**RECORDS FOR THE TASK:**
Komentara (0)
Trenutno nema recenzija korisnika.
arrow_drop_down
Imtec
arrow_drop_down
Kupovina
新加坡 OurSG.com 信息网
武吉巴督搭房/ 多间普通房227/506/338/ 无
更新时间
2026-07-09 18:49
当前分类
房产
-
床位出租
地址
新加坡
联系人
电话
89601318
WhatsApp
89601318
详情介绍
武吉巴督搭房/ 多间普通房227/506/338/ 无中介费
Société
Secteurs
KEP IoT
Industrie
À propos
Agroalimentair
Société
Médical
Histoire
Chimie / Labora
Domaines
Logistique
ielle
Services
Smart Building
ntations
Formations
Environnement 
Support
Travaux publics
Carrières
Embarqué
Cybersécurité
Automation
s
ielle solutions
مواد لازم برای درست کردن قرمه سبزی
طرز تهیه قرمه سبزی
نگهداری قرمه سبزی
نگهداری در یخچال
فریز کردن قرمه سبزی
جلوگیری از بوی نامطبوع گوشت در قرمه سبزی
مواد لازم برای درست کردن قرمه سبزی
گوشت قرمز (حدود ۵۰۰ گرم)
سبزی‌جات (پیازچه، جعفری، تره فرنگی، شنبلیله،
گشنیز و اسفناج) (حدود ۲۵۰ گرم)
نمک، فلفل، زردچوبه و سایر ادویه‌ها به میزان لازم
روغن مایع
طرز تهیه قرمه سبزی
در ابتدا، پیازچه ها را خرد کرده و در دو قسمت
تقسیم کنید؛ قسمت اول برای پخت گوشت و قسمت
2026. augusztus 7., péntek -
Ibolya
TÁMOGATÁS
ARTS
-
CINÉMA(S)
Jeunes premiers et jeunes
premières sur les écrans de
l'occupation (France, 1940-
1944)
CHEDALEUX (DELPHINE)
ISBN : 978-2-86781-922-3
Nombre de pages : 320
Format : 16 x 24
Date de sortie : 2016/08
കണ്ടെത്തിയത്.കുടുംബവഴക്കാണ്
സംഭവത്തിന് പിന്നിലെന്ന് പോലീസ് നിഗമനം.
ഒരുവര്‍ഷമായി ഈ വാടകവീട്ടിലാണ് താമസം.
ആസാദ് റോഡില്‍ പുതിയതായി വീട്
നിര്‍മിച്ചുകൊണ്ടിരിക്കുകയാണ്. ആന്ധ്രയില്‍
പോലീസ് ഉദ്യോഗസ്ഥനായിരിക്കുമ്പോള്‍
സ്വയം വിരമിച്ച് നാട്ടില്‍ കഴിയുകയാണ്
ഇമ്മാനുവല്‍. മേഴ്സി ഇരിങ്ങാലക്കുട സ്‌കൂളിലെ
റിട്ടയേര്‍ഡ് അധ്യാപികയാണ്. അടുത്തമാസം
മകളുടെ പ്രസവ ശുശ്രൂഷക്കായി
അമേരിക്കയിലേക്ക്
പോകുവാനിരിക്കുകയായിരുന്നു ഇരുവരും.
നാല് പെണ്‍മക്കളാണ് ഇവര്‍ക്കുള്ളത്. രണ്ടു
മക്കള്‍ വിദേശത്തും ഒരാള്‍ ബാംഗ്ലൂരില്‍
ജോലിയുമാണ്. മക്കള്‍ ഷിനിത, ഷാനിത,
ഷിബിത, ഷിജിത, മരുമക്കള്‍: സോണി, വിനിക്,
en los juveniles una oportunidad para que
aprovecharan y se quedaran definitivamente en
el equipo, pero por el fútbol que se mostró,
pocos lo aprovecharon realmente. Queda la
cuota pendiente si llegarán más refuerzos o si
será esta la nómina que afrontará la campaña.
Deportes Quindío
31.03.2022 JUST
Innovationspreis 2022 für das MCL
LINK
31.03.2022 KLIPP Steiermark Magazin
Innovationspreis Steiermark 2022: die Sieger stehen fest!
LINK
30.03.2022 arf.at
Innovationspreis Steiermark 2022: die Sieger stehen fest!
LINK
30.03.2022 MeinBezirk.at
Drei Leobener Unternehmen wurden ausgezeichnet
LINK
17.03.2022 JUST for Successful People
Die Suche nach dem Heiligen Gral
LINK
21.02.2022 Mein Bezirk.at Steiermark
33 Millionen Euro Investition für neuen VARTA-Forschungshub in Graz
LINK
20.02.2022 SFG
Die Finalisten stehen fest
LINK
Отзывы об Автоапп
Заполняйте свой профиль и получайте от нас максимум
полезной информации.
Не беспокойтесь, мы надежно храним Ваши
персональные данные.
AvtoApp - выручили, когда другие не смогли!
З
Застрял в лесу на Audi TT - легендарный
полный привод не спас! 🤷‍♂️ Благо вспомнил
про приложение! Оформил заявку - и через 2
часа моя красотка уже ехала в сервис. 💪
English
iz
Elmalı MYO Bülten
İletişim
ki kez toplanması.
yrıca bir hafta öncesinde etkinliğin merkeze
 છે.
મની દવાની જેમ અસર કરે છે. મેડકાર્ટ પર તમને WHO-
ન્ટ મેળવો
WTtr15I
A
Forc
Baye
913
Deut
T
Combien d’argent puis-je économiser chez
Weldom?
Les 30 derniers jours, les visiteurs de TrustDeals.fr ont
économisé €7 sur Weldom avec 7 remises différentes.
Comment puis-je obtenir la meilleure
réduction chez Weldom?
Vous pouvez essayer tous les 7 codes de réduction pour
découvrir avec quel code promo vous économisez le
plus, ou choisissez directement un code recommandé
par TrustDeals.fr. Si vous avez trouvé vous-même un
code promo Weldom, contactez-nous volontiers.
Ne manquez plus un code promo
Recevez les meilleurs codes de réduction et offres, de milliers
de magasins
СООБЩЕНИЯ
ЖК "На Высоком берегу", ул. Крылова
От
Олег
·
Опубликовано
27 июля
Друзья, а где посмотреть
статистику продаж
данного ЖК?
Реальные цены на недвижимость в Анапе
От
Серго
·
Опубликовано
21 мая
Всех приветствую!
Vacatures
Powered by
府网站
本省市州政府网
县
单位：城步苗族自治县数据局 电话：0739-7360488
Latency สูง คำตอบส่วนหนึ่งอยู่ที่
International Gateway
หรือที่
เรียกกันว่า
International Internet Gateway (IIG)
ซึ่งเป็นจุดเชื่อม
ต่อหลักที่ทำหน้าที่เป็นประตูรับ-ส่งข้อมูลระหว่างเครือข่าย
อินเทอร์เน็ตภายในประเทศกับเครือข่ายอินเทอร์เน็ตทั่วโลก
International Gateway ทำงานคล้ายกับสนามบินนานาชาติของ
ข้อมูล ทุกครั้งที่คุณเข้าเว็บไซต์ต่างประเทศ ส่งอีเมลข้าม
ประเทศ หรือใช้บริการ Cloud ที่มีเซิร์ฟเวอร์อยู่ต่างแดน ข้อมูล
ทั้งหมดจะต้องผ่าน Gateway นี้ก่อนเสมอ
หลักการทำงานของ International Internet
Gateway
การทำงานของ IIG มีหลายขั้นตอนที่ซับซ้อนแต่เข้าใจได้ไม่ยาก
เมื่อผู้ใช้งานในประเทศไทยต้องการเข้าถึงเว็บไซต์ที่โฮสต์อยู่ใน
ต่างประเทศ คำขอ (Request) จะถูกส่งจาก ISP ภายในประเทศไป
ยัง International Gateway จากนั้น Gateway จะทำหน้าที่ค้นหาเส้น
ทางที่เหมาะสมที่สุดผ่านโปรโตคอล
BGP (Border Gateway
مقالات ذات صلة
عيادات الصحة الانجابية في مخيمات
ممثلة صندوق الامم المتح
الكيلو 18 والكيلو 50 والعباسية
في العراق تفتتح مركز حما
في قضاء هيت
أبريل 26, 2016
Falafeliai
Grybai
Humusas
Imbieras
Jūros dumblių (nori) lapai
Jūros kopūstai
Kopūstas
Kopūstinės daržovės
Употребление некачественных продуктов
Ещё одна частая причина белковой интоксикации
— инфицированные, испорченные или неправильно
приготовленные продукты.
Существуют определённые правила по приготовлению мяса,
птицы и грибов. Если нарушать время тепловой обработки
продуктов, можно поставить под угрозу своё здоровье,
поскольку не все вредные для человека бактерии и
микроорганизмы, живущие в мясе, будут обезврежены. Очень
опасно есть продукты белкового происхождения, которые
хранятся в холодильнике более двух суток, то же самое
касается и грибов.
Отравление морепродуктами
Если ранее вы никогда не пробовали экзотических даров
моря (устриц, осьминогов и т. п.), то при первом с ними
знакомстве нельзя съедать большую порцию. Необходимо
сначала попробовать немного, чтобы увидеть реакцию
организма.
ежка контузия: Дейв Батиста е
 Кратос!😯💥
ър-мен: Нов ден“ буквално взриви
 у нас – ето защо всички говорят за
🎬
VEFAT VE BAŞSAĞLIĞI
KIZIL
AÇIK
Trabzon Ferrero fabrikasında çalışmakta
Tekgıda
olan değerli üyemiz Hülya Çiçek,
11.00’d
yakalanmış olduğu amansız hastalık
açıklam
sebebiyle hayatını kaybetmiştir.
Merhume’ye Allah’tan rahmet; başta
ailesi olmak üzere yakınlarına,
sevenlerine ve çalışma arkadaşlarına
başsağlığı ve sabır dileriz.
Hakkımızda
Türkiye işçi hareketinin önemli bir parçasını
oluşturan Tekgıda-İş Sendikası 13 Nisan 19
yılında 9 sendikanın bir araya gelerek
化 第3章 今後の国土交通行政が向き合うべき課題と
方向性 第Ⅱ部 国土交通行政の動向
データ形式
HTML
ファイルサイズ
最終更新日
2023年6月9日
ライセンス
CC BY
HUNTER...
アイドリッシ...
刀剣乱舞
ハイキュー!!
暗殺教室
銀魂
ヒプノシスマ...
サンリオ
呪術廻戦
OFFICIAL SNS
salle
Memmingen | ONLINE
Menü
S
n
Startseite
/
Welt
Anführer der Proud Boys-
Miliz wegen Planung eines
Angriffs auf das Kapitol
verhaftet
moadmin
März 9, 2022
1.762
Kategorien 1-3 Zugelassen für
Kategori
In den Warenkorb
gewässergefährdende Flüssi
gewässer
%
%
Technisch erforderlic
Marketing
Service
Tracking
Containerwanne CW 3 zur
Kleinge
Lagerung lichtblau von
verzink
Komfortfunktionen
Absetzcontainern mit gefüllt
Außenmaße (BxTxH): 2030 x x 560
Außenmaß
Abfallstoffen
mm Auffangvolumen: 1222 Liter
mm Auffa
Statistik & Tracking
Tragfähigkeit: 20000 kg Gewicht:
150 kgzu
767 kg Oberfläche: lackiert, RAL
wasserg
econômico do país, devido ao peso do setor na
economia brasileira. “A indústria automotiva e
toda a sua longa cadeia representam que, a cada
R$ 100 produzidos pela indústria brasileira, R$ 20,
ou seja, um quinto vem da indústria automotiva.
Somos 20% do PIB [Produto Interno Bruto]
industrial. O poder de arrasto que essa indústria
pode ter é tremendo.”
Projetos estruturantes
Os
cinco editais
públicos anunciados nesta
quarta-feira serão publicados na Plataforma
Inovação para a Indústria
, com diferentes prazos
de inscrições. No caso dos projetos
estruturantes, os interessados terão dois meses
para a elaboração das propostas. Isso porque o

**TASK BRIEF:**
Format the text of the records as a JSON list of strings, one string per line, covering only the lines from the start of the records through the line that contains "Agroalimentair", both included. Leave out blank lines.

**OUTPUT BELOW:**
[
  "Komentara (0)",
  "Trenutno nema recenzija korisnika.",
  "arrow_drop_down",
  "Imtec",
  "arrow_drop_down",
  "Kupovina",
  "新加坡 OurSG.com 信息网",
  "武吉巴督搭房/ 多间普通房227/506/338/ 无",
  "更新时间",
  "2026-07-09 18:49",
  "当前分类",
  "房产",
  "-",
  "床位出租",
  "地址",
  "新加坡",
  "联系人",
  "电话",
  "89601318",
  "WhatsApp",
  "89601318",
  "详情介绍",
  "武吉巴督搭房/ 多间普通房227/506/338/ 无中介费",
  "Société",
  "Secteurs",
  "KEP IoT",
  "Industrie",
  "À propos",
  "Agroalimentair"
]